• _TO DO_:
1. Translate this sentence from the omission-timing issue into Spanish: "The time assigned to omissions in the log is off by one frame."
2. Reproduce the omission-timing issue verbatim from "Describe the bug" to "expected 750ms interval.".

• _READING PASSAGE_:
☆ ☆ ☆ ☆
AllenSDK icon indicating copy to clipboard operation
AllenSDK copied to clipboard

Omission times are logged incorrectly by 1 frame

Open farznaj opened this issue 4 years ago • 13 comments

Describe the bug The time assigned to omissions in the log is off by one frame.

To Reproduce & Expected Behavior Compute flash-omission interval, i.e. the interval between the flash immediately preceding an omission and the omission. You will notice that it is ~734ms instead of 750ms; i.e. 1 frame resolution, ~16ms, shorter than expected.

Then, compute omission-flash interval, i.e. the interval between the omission and the subsequent flash. You will notice that it is 767ms; i.e. 1 frame longer than the expected 750ms interval.

Code to compute flash-omission and omission-flash intervals

# Please get the following two variables for an example session, and then run the code snippet below.
☆ ☆ ☆ ☆
(Extracted records)
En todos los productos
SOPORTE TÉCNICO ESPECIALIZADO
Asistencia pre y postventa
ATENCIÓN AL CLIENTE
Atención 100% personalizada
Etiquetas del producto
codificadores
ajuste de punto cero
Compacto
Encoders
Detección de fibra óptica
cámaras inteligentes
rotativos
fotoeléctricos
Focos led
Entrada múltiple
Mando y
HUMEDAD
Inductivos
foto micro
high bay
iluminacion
☆ ☆ ☆ ☆
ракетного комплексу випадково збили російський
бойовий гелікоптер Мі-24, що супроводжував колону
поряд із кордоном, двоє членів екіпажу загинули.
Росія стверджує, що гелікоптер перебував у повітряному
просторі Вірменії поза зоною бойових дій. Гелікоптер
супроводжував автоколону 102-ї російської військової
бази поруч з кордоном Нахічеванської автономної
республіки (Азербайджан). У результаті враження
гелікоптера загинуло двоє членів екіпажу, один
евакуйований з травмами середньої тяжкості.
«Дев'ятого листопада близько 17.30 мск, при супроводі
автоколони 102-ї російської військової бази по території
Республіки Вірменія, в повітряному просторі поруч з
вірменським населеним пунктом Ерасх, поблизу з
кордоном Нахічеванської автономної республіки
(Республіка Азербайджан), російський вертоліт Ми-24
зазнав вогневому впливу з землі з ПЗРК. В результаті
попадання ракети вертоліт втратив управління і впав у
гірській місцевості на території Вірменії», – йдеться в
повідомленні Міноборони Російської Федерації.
☆ ☆ ☆ ☆
• _EXPECTED OUTPUTS_:
1. El tiempo asignado a las omisiones en el registro está desfasado en un fotograma.

2.
Describe the bug The time assigned to omissions in the log is off by one frame.

To Reproduce & Expected Behavior Compute flash-omission interval, i.e. the interval between the flash immediately preceding an omission and the omission. You will notice that it is ~734ms instead of 750ms; i.e. 1 frame resolution, ~16ms, shorter than expected.

Then, compute omission-flash interval, i.e. the interval between the omission and the subsequent flash. You will notice that it is 767ms; i.e. 1 frame longer than the expected 750ms interval.